Franco Di Mare: «Ho un tumore molto cattivo, il mesotelioma: si prende respirando le particelle di amianto»
di Redazione

Franco Di Mare ha annunciato a Che Tempo che Fa di essere gravemente malato. Il giornalista, in collegamento con Fabio Fazio, ha parlato per la prima volta del tumore che lo ha colpito, il mesotelioma: «Questo tubicino che mi corre sul viso è legato ad un respiratore automatico e mi permette di respirare in modo forzato, ma mi permette anche di essere qui a raccontare, a parlare con te. Mi sono preso il mesotelioma, un tumore molto cattivo, legato alla presenza di amianto nell’aria. Si prende tramite la respirazione di particelle di amianto, senza rendersene conto».

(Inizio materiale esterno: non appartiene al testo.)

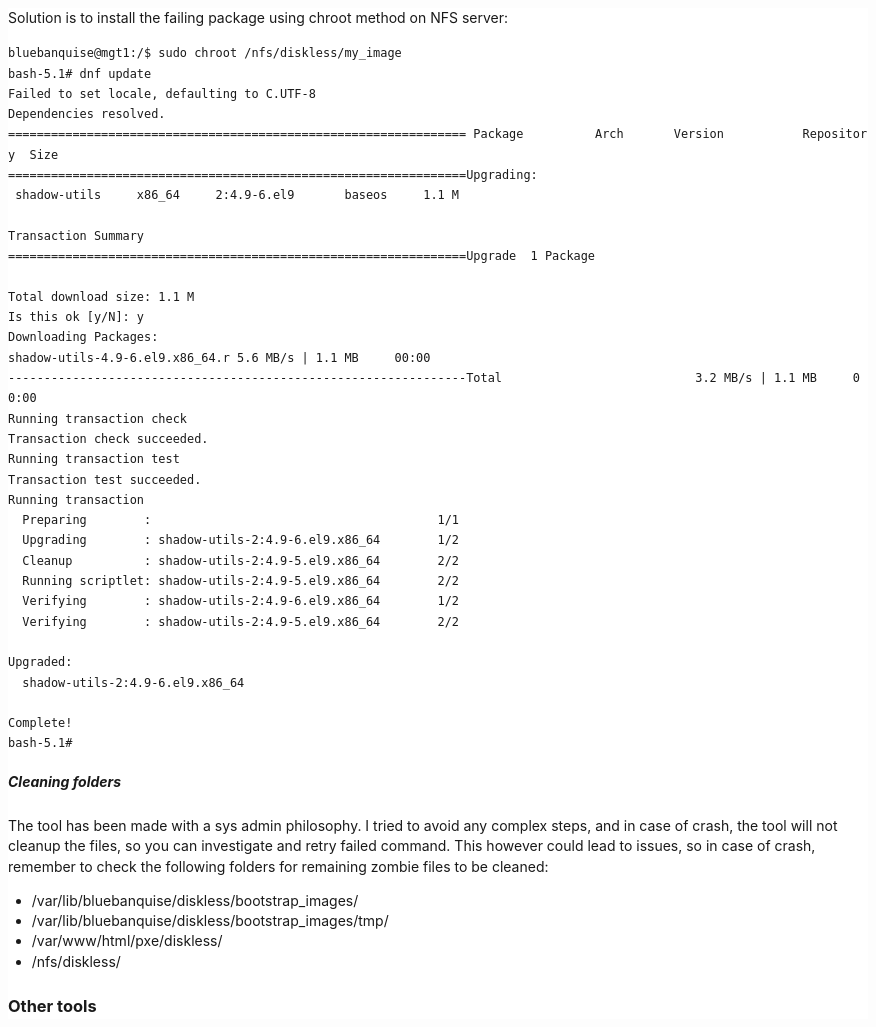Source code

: Solution is to install the failing package using chroot method on NFS server:

```
bluebanquise@mgt1:/$ sudo chroot /nfs/diskless/my_image
bash-5.1# dnf update
Failed to set locale, defaulting to C.UTF-8
Dependencies resolved.
================================================================ Package          Arch       Version           Repository  Size
================================================================Upgrading:
 shadow-utils     x86_64     2:4.9-6.el9       baseos     1.1 M

Transaction Summary
================================================================Upgrade  1 Package

Total download size: 1.1 M
Is this ok [y/N]: y
Downloading Packages:
shadow-utils-4.9-6.el9.x86_64.r 5.6 MB/s | 1.1 MB     00:00
----------------------------------------------------------------Total                           3.2 MB/s | 1.1 MB     00:00
Running transaction check
Transaction check succeeded.
Running transaction test
Transaction test succeeded.
Running transaction
  Preparing        :                                        1/1
  Upgrading        : shadow-utils-2:4.9-6.el9.x86_64        1/2
  Cleanup          : shadow-utils-2:4.9-5.el9.x86_64        2/2
  Running scriptlet: shadow-utils-2:4.9-5.el9.x86_64        2/2
  Verifying        : shadow-utils-2:4.9-6.el9.x86_64        1/2
  Verifying        : shadow-utils-2:4.9-5.el9.x86_64        2/2

Upgraded:
  shadow-utils-2:4.9-6.el9.x86_64

Complete!
bash-5.1#
```

##### Cleaning folders

The tool has been made with a sys admin philosophy. I tried to avoid any complex steps, and in case of crash, the tool will not cleanup the files, so you can investigate and retry failed command.
This however could lead to issues, so in case of crash, remember to check the following folders for remaining zombie files to be cleaned:

* /var/lib/bluebanquise/diskless/bootstrap_images/
* /var/lib/bluebanquise/diskless/bootstrap_images/tmp/
* /var/www/html/pxe/diskless/
* /nfs/diskless/

### Other tools
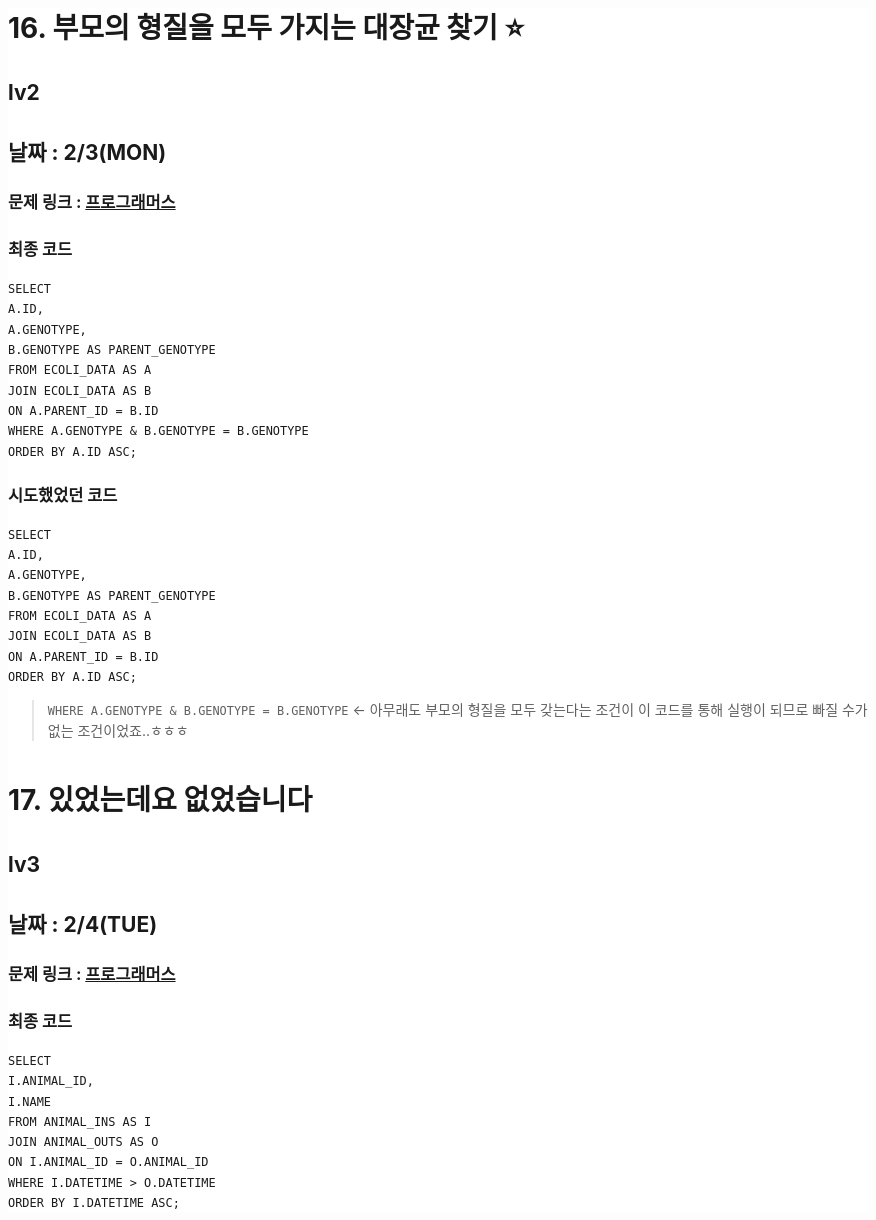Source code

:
```
```

# 16. 부모의 형질을 모두 가지는 대장균 찾기 ⭐
## lv2
## 날짜 : 2/3(MON)
### 문제 링크 : [프로그래머스](https://school.programmers.co.kr/learn/courses/30/lessons/301647)

### 최종 코드
```
SELECT
A.ID,
A.GENOTYPE,
B.GENOTYPE AS PARENT_GENOTYPE
FROM ECOLI_DATA AS A
JOIN ECOLI_DATA AS B
ON A.PARENT_ID = B.ID
WHERE A.GENOTYPE & B.GENOTYPE = B.GENOTYPE
ORDER BY A.ID ASC;
```

### 시도했었던 코드
```
SELECT
A.ID,
A.GENOTYPE,
B.GENOTYPE AS PARENT_GENOTYPE
FROM ECOLI_DATA AS A
JOIN ECOLI_DATA AS B
ON A.PARENT_ID = B.ID
ORDER BY A.ID ASC;
```

> ```WHERE A.GENOTYPE & B.GENOTYPE = B.GENOTYPE``` <- 아무래도 부모의 형질을 모두 갖는다는 조건이 이 코드를 통해 실행이 되므로 빠질 수가 없는 조건이었죠..ㅎㅎㅎ

# 17. 있었는데요 없었습니다
## lv3
## 날짜 : 2/4(TUE)
### 문제 링크 : [프로그래머스](https://school.programmers.co.kr/learn/courses/30/lessons/59043)


### 최종 코드
```
SELECT
I.ANIMAL_ID,
I.NAME
FROM ANIMAL_INS AS I
JOIN ANIMAL_OUTS AS O
ON I.ANIMAL_ID = O.ANIMAL_ID
WHERE I.DATETIME > O.DATETIME
ORDER BY I.DATETIME ASC;
```
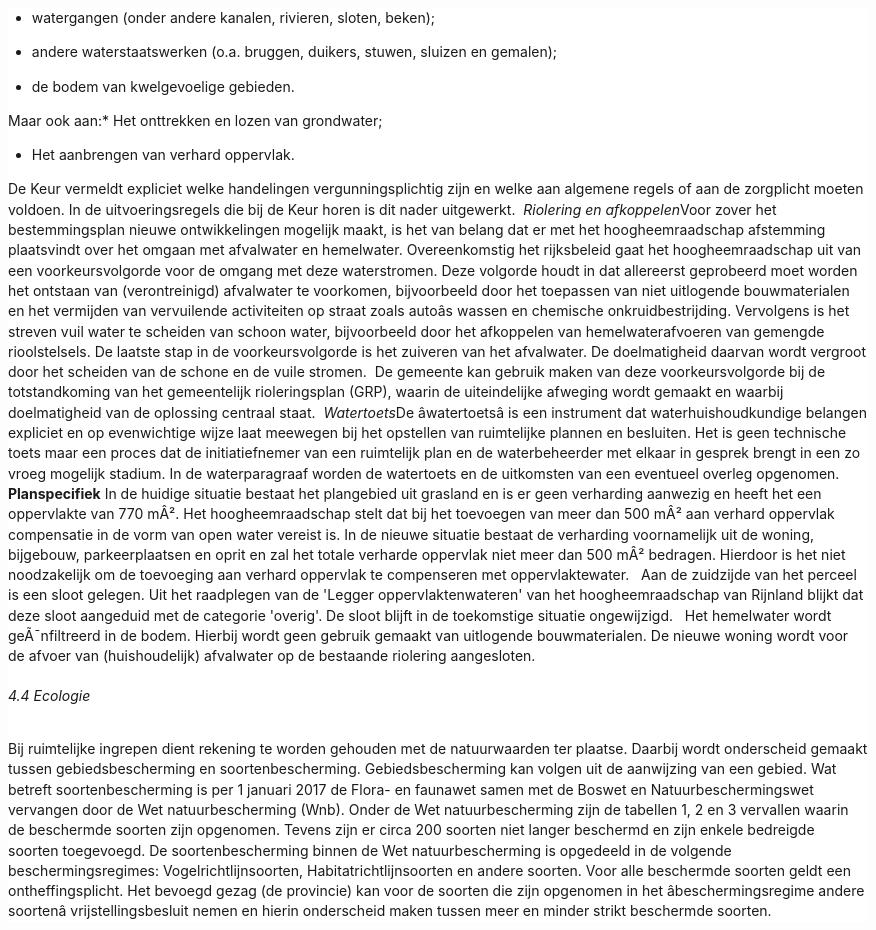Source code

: * watergangen (onder andere kanalen, rivieren, sloten, beken);

* andere waterstaatswerken (o.a. bruggen, duikers, stuwen, sluizen en gemalen);

* de bodem van kwelgevoelige gebieden.

Maar ook aan:* Het onttrekken en lozen van grondwater;

* Het aanbrengen van verhard oppervlak.

De Keur vermeldt expliciet welke handelingen vergunningsplichtig zijn en welke aan algemene regels of aan de zorgplicht moeten voldoen. In de uitvoeringsregels die bij de Keur horen is dit nader uitgewerkt.  *Riolering en afkoppelen*Voor zover het bestemmingsplan nieuwe ontwikkelingen mogelijk maakt, is het van belang dat er met het hoogheemraadschap afstemming plaatsvindt over het omgaan met afvalwater en hemelwater. Overeenkomstig het rijksbeleid gaat het hoogheemraadschap uit van een voorkeursvolgorde voor de omgang met deze waterstromen. Deze volgorde houdt in dat allereerst geprobeerd moet worden het ontstaan van (verontreinigd) afvalwater te voorkomen, bijvoorbeeld door het toepassen van niet uitlogende bouwmaterialen en het vermijden van vervuilende activiteiten op straat zoals autoâs wassen en chemische onkruidbestrijding. Vervolgens is het streven vuil water te scheiden van schoon water, bijvoorbeeld door het afkoppelen van hemelwaterafvoeren van gemengde rioolstelsels. De laatste stap in de voorkeursvolgorde is het zuiveren van het afvalwater. De doelmatigheid daarvan wordt vergroot door het scheiden van de schone en de vuile stromen.  De gemeente kan gebruik maken van deze voorkeursvolgorde bij de totstandkoming van het gemeentelijk rioleringsplan (GRP), waarin de uiteindelijke afweging wordt gemaakt en waarbij doelmatigheid van de oplossing centraal staat.  *Watertoets*De âwatertoetsâ is een instrument dat waterhuishoudkundige belangen expliciet en op evenwichtige wijze laat meewegen bij het opstellen van ruimtelijke plannen en besluiten. Het is geen technische toets maar een proces dat de initiatiefnemer van een ruimtelijk plan en de waterbeheerder met elkaar in gesprek brengt in een zo vroeg mogelijk stadium. In de waterparagraaf worden de watertoets en de uitkomsten van een eventueel overleg opgenomen.  **Planspecifiek** In de huidige situatie bestaat het plangebied uit grasland en is er geen verharding aanwezig en heeft het een oppervlakte van 770 mÂ². Het hoogheemraadschap stelt dat bij het toevoegen van meer dan 500 mÂ² aan verhard oppervlak compensatie in de vorm van open water vereist is. In de nieuwe situatie bestaat de verharding voornamelijk uit de woning, bijgebouw, parkeerplaatsen en oprit en zal het totale verharde oppervlak niet meer dan 500 mÂ² bedragen. Hierdoor is het niet noodzakelijk om de toevoeging aan verhard oppervlak te compenseren met oppervlaktewater.   Aan de zuidzijde van het perceel is een sloot gelegen. Uit het raadplegen van de 'Legger oppervlaktenwateren' van het hoogheemraadschap van Rijnland blijkt dat deze sloot aangeduid met de categorie 'overig'. De sloot blijft in de toekomstige situatie ongewijzigd.   Het hemelwater wordt geÃ¯nfiltreerd in de bodem. Hierbij wordt geen gebruik gemaakt van uitlogende bouwmaterialen. De nieuwe woning wordt voor de afvoer van (huishoudelijk) afvalwater op de bestaande riolering aangesloten.

###### 4\.4 Ecologie

Bij ruimtelijke ingrepen dient rekening te worden gehouden met de natuurwaarden ter plaatse. Daarbij wordt onderscheid gemaakt tussen gebiedsbescherming en soortenbescherming. Gebiedsbescherming kan volgen uit de aanwijzing van een gebied. Wat betreft soortenbescherming is per 1 januari 2017 de Flora\- en faunawet samen met de Boswet en Natuurbeschermingswet vervangen door de Wet natuurbescherming (Wnb). Onder de Wet natuurbescherming zijn de tabellen 1, 2 en 3 vervallen waarin de beschermde soorten zijn opgenomen. Tevens zijn er circa 200 soorten niet langer beschermd en zijn enkele bedreigde soorten toegevoegd. De soortenbescherming binnen de Wet natuurbescherming is opgedeeld in de volgende beschermingsregimes: Vogelrichtlijnsoorten, Habitatrichtlijnsoorten en andere soorten. Voor alle beschermde soorten geldt een ontheffingsplicht. Het bevoegd gezag (de provincie) kan voor de soorten die zijn opgenomen in het âbeschermingsregime andere soortenâ vrijstellingsbesluit nemen en hierin onderscheid maken tussen meer en minder strikt beschermde soorten.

Di Mare, 68 anni, con una lunghissima carriera in Rai, ha aggiunto: «La ricerca va avanti. Voi avete Burioni, che qualche settimana fa ospitò un mago della ricerca, proprio intorno ai temi dell’immunoterapia, Paolo Ascierto, che presentò il vaccino proprio da voi in trasmissione, per una malattia correlata al cancro. Quindi si è trovata una soluzione. Non è vero che domani non ci siano possibilità, ma al momento no. Io stasera sono qui a festeggiare l’idea che ci sia una soluzione che ancora non si è scoperta, ma che probabilmente verrà scoperta. Non bisogna buttarsi giù e si può andare avanti con ragionevoli speranze che ci sia una soluzione e che non sia cosi lontana».
Il racconto
«Ero seduto davanti alla sua scrivania. “Houston, abbiamo un problema”, mi disse il professore. “Francesco, non so come dirtelo. In questo momento vorrei tanto essere l’animatore di un villaggio e non un dottore. Hai un mesotelioma. Aggressivo”. “Quanto?” “Alto grado”». Ha capito subito. «Sapevo bene cos’era. Mi sono piegato in avanti, muto, con le mani sulla testa. E il prof si è incazzato. “Ehi! E che è adesso? Si reagisce, si combatte, vedrai che ce la facciamo”». Franco Di Mare, 68 anni, ex inviato di guerra e conduttore tv, deve dosare il respiro, quando parla. «Ho un tumore che non lascia scampo. Mi resta poco da vivere, quanto non lo so. Però non mollo. Confido nella ricerca». Accanto a lui c’è una grossa bombola con le rotelle, che lo segue ovunque vada. Nel naso ha un tubicino trasparente. «È un diffusore di ossigeno, è lui ora il mio polmone. Prima mi aiutava soltanto di notte. Da una decina di giorni invece non posso più staccarmi. Sono legato come gli astronauti. A guardarlo bene assomiglia a R2-D2, il robottino di Guerre Stellari».
«Perché a me?».
Lei ha trovato la risposta. «Perché sono stato a lungo nei Balcani, tra proiettili all’uranio impoverito, iper-veloci, iper-distruttivi, capaci di buttare giù un edificio. Ogni esplosione liberava nell’aria infinite particelle di amianto. Ne bastava una. Seimila volte più leggera di un capello. Magari l’ho incontrata proprio a Sarajevo, nel luglio del 1992, la mia prima missione. O all’ultima, nel 2000, chissà. Non potevo saperlo, ma avevo respirato la morte. Il periodo di incubazione può durare anche 30 anni. Eccoci».
Ci ha scritto un libro che esce domani: «Le parole per dirlo» (Sem, Feltrinelli). «Per raccontare le guerre fuori da me e quella dentro di me. Un piccolo dizionario esistenziale. Senza pietismo. È il mio testamento».